Also see Bob's review of Bad Dates

Delicate Balance
Clockwise, from left: Penny Kols, Tamara Kenny, Sarah Cannon, Lavonne Byers and Larry Dell
The greatest arch in town this Fall may not be on the riverfront. Just now, that title should probably go to the elegant curve rising higher and higher over the right eye of Lavonne Byers as she picks her way through Edward Albee's comedy of manners. Stork-like and unbending as Agnes (and nearly always extremely cultivated in tone), she allows only the slightest trail of clues to the coming chaos.

Director David Wassilak is fearlessly faithful to his actors and their material, letting us gaze upon Agnes and her husband Tobias (Larry Dell) until they seem slightly bizarre in their natural habitat: she, in her straight blond hair and golden head-band; he in his whimsical anisette, as she reflects on the misfortunes of all around them. Humor penetrates their elegant living room like x-rays from an unseen chamber in the first act where, eventually, Tobias will wage war on the world as it is. Agnes, however, remains like permafrost, finely etching wry observations and darkest pathos on her icy facade.

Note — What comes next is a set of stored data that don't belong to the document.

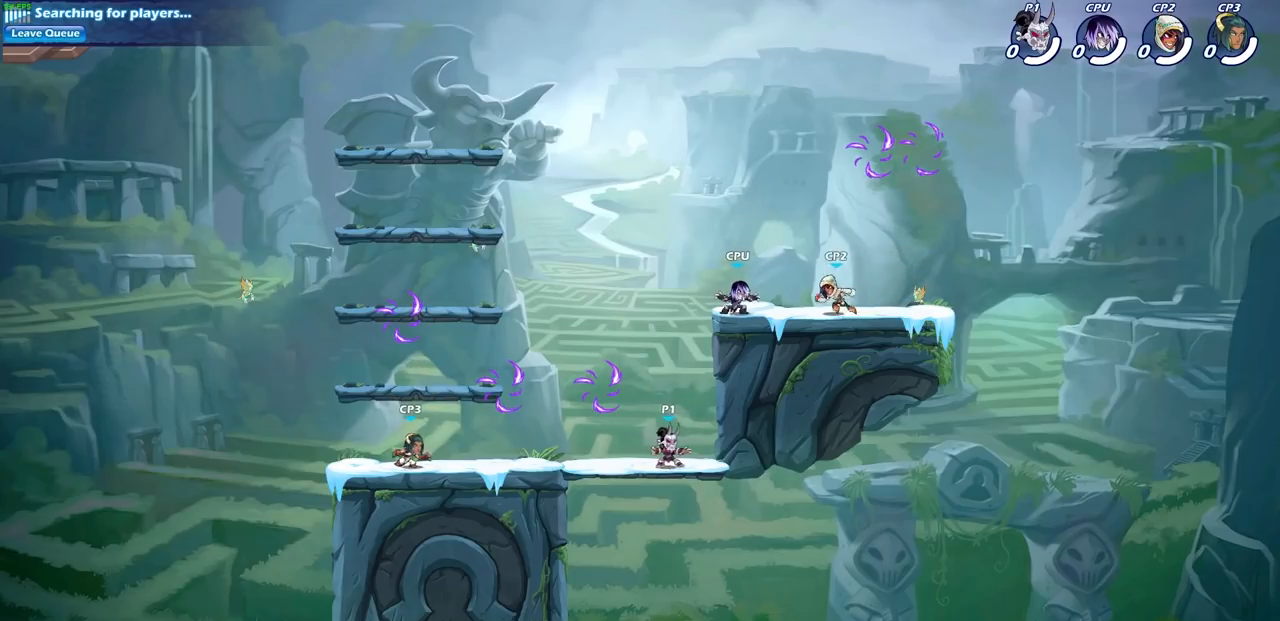
{"buttons": [], "left_stick": "up-left", "right_stick": "center", "events": [[67, "R1", "down"], [67, "R2", "down"], [117, "CROSS", "down"], [133, "left_stick", "up-left"], [217, "CROSS", "up"], [233, "R1", "up"], [233, "R2", "up"], [250, "left_stick", "up-right"], [300, "CROSS", "down"], [350, "R1", "down"], [450, "CROSS", "up"], [483, "left_stick", "up-left"], [500, "R1", "up"]]}
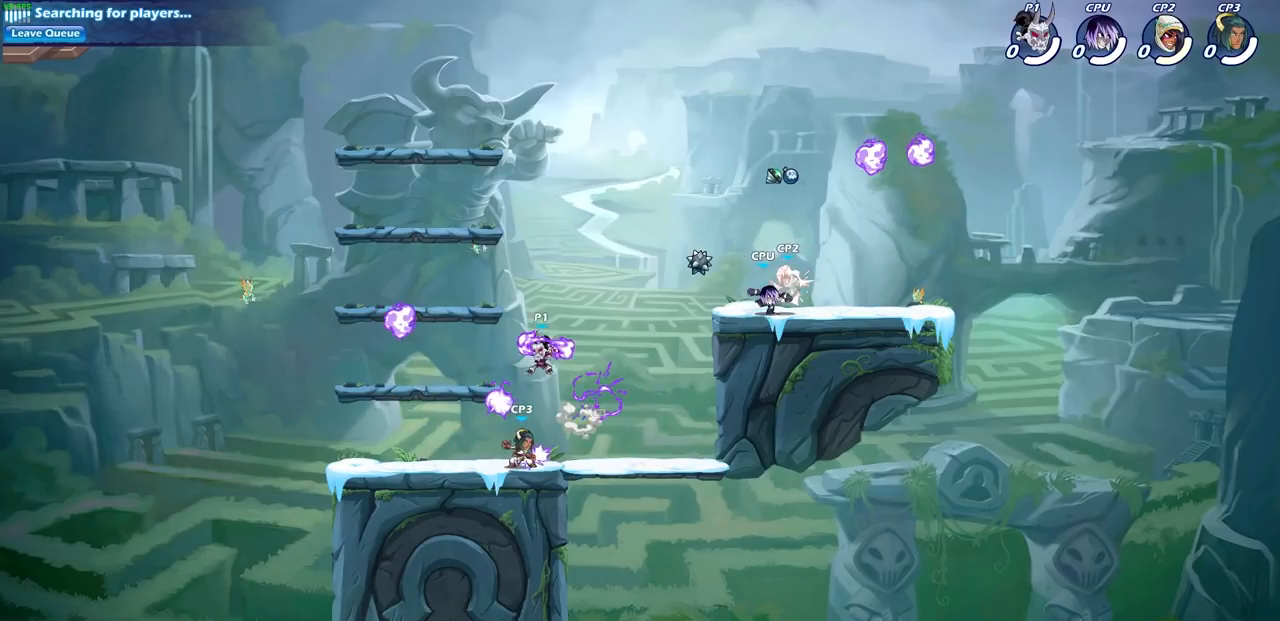
{"buttons": [], "left_stick": "down-right", "right_stick": "center", "events": [[33, "CROSS", "down"], [167, "CROSS", "up"], [217, "left_stick", "down-left"], [367, "left_stick", "down-right"]]}
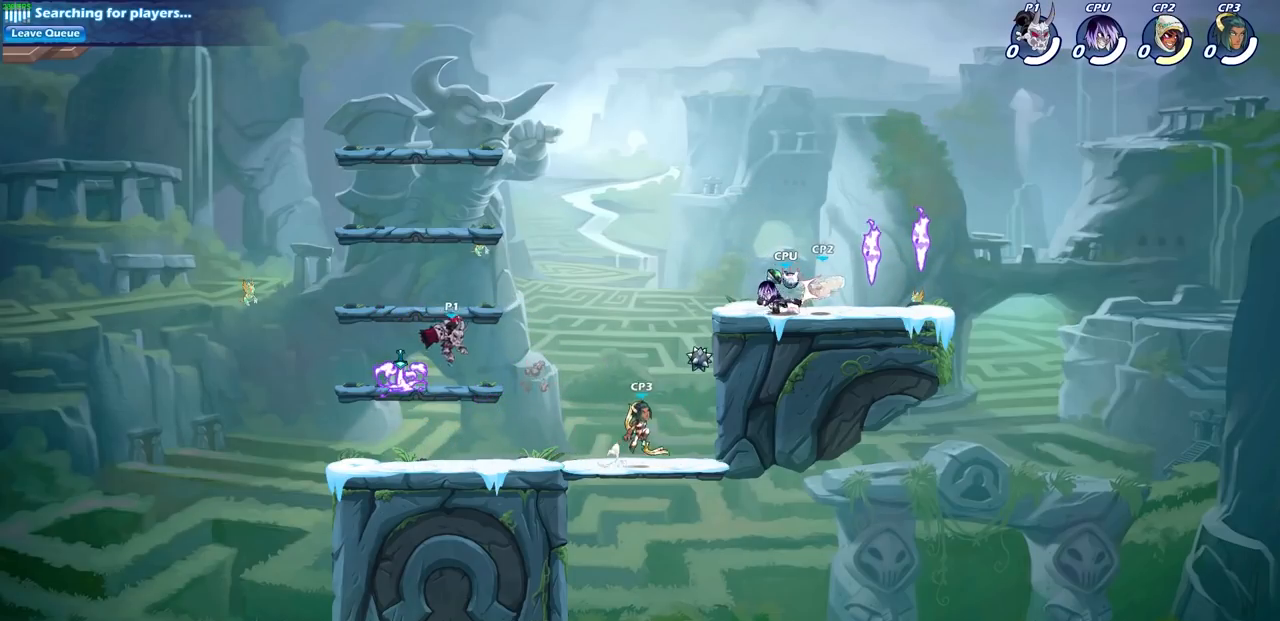
{"buttons": ["CROSS", "R1", "R2"], "left_stick": "up-right", "right_stick": "center", "events": [[67, "left_stick", "down"], [283, "left_stick", "right"], [400, "R1", "down"], [400, "R2", "down"], [450, "CROSS", "down"], [450, "left_stick", "up-right"]]}
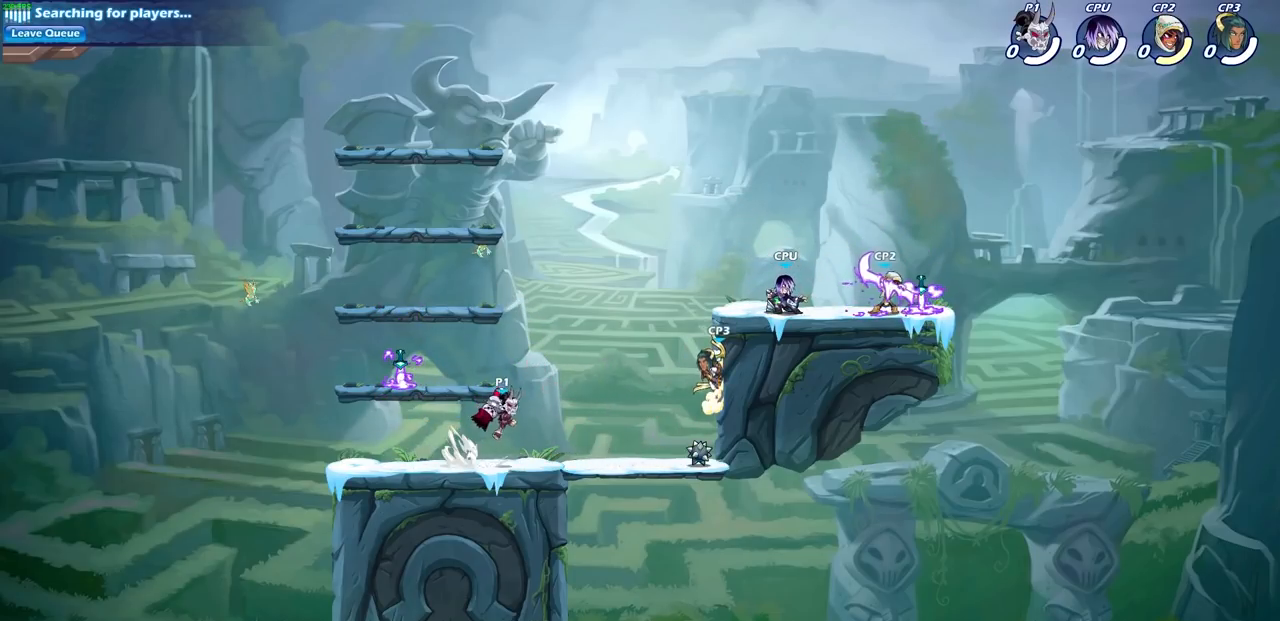
{"buttons": ["CROSS", "R1", "R2"], "left_stick": "up-left", "right_stick": "center", "events": [[67, "CROSS", "up"], [67, "R1", "up"], [83, "R2", "up"], [83, "left_stick", "down-right"], [200, "left_stick", "down-left"], [367, "left_stick", "up-left"], [417, "R1", "down"], [417, "R2", "down"], [450, "CROSS", "down"]]}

Fortunately, Mr. Albee has given Agnes a delightful doppelganger in the form of Claire, her tottering alcoholic sister, to make a party of any painfulness. Tamara Kenny may seem like nothing more than a figment of Tobias' imagination in the role, in her first appearance, thanks to this Tobias' vaguely flummoxed air. She appears just as Agnes exits, a fascinating Miss Hyde to Agnes' Dr. Jekyll, and seeming to be everything that Agnes is not. With the strange mood established well-beforehand, this duality borders on the Hitchcockian, between the frosty blonde and dangerous brunette. But, in spite of Claire's talk of murder, they are far too valuable a matched set to be broken up.

It's only in act two that Ms. Byers' stiff upper lip threatens to explode like the Hoover Dam, billowing for a microsecond over all the monkeys in her family tree. The 'delicate balance' of domestic tranquility begins to lumber off kilter when the couple's four-times-married daughter (Sarah Cannon) returns, narrowly preceded by their friends and neighbors, Harry and Edna (Greg Johnston and Penny Kols). That pair of famously overwrought characters, fleeing a plague of nameless terror, moves in like Mayflower passengers among the unwary Indians, suggesting another dour American history lesson from Mr. Albee: from 1966, just three years after his George and Martha became the father and mother of American drama.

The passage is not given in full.